This archaeological exhibition reveals the relationship between Catalonia and Hungary during the Middle Ages and their economic, political and cultural ties through the history of four women.
Institutional sponsor: Museu d’Història de Catalunya, Hungarian National Museum
Location: Barcelona, Catalonia; Budapest, Hungary
© Photography: Pepo Segura
Princesses from Afar was a historical exhibition, very academic in tone, which posed great difficulty due to the large number of pieces of artistic and archaeological value that were requested by the curator. Our job was to respond to this need by trying to make the theme of the museography coherent and agreeable for visitors, so that they would not be overwhelmed by sheer number of pieces, or saturated with information.
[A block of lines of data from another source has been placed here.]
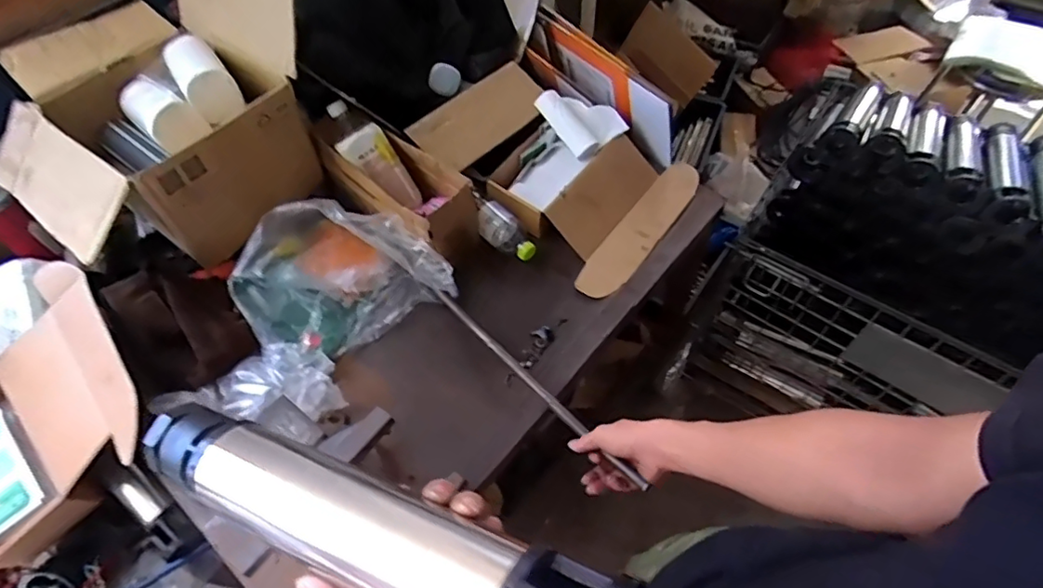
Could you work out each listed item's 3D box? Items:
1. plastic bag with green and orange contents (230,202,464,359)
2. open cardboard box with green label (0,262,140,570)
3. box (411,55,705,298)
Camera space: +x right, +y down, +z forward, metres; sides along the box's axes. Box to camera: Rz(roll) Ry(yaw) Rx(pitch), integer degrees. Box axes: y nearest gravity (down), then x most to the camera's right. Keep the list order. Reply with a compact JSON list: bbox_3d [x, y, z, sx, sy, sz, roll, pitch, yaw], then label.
[{"bbox_3d":[-0.286,-0.037,0.873,0.289,0.169,0.220,-33,61,-19],"label":"plastic bag with green and orange contents"},{"bbox_3d":[-0.681,0.181,0.787,0.307,0.165,0.325,-34,61,-19],"label":"open cardboard box with green label"},{"bbox_3d":[0.077,-0.243,1.019,0.444,0.163,0.342,39,65,24],"label":"box"}]

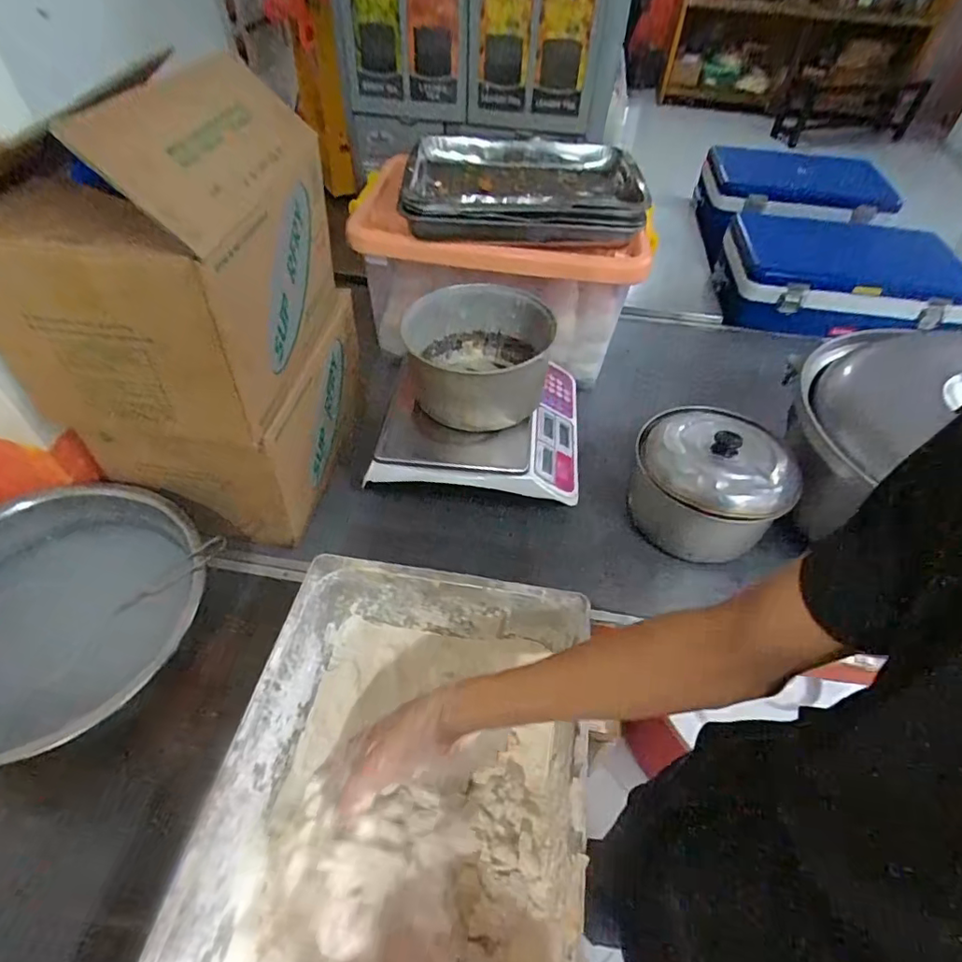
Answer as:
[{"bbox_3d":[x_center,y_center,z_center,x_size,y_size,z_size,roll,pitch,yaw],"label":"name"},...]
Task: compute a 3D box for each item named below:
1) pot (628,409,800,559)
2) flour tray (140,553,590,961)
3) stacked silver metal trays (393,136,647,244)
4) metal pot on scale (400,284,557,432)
[{"bbox_3d":[0.340,0.000,0.835,0.191,0.168,0.218,13,48,8],"label":"pot"},{"bbox_3d":[-0.085,0.347,0.512,0.332,0.165,0.518,8,47,3],"label":"flour tray"},{"bbox_3d":[0.066,-0.500,0.928,0.371,0.069,0.284,1,47,-3],"label":"stacked silver metal trays"},{"bbox_3d":[-0.003,-0.190,0.856,0.231,0.137,0.201,0,47,-4],"label":"metal pot on scale"}]

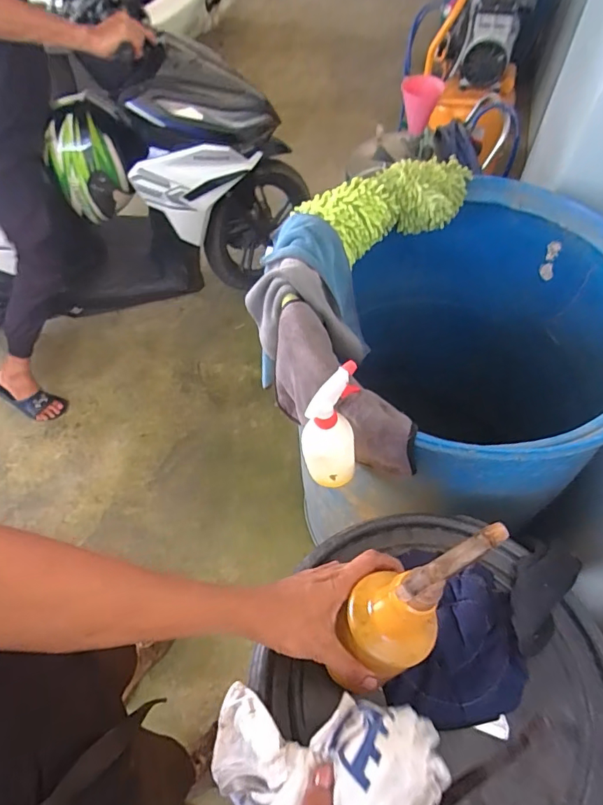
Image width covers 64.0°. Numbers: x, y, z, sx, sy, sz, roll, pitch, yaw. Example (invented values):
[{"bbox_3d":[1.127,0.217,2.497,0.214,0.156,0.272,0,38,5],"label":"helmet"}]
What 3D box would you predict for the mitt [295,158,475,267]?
[{"bbox_3d":[0.162,-0.350,0.877,0.323,0.079,0.137,-25,60,-13],"label":"mitt"}]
The central theme was the relationship between the kingdoms and counties of Catalonia and Hungary through matrimonial alliances, which constituted a kind of political contract in the Middle Ages. Above all, the message that we wanted to highlight was the sensation of being in a strange land: like what these four women must have experienced when they were used as currency to obtain the political favour of an allied kingdom. That is why the exhibition opened with an inhospitable Hungarian landscape: a horizon line that completely surrounded the room where the plans and conceptual maps explaining the relations between these kingdoms were on display. After this introduction, we learned the stories of the four foreign princesses – Constance of Aragon, Violant of Hungary, Beatrice of Naples and Mary of Hungary.
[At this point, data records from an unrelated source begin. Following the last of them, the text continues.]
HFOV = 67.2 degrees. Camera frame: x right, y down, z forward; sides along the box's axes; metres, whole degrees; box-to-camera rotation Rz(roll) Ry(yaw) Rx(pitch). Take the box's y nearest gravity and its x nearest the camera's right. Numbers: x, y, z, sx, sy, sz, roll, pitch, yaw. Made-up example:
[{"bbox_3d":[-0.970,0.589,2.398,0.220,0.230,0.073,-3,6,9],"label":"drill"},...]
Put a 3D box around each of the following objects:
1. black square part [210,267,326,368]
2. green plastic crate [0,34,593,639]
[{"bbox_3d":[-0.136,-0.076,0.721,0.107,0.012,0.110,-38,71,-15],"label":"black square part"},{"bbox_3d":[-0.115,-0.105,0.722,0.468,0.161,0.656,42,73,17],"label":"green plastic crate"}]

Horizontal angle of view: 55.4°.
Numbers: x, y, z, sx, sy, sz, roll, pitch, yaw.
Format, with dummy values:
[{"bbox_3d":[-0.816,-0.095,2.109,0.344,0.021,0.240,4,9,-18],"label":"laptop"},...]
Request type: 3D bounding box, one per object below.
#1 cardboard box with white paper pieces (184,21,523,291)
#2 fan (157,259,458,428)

These four stories were put together using a wide variety of graphic resources, fundamental to contextualize original pieces, while at the same time that meant we had to provide for very different needs in terms of conservation. Projections and audio-visual displays were used; there were graphic reconstructions of archaeological pieces of which only fragments had been preserved; the displays included books, parchment, fabric, paintings, etc. It was all expressed through retreats and labyrinths, scenic resources that invited visitors to experience what it means to leave one's own country for marriage and to adopt a new homeland.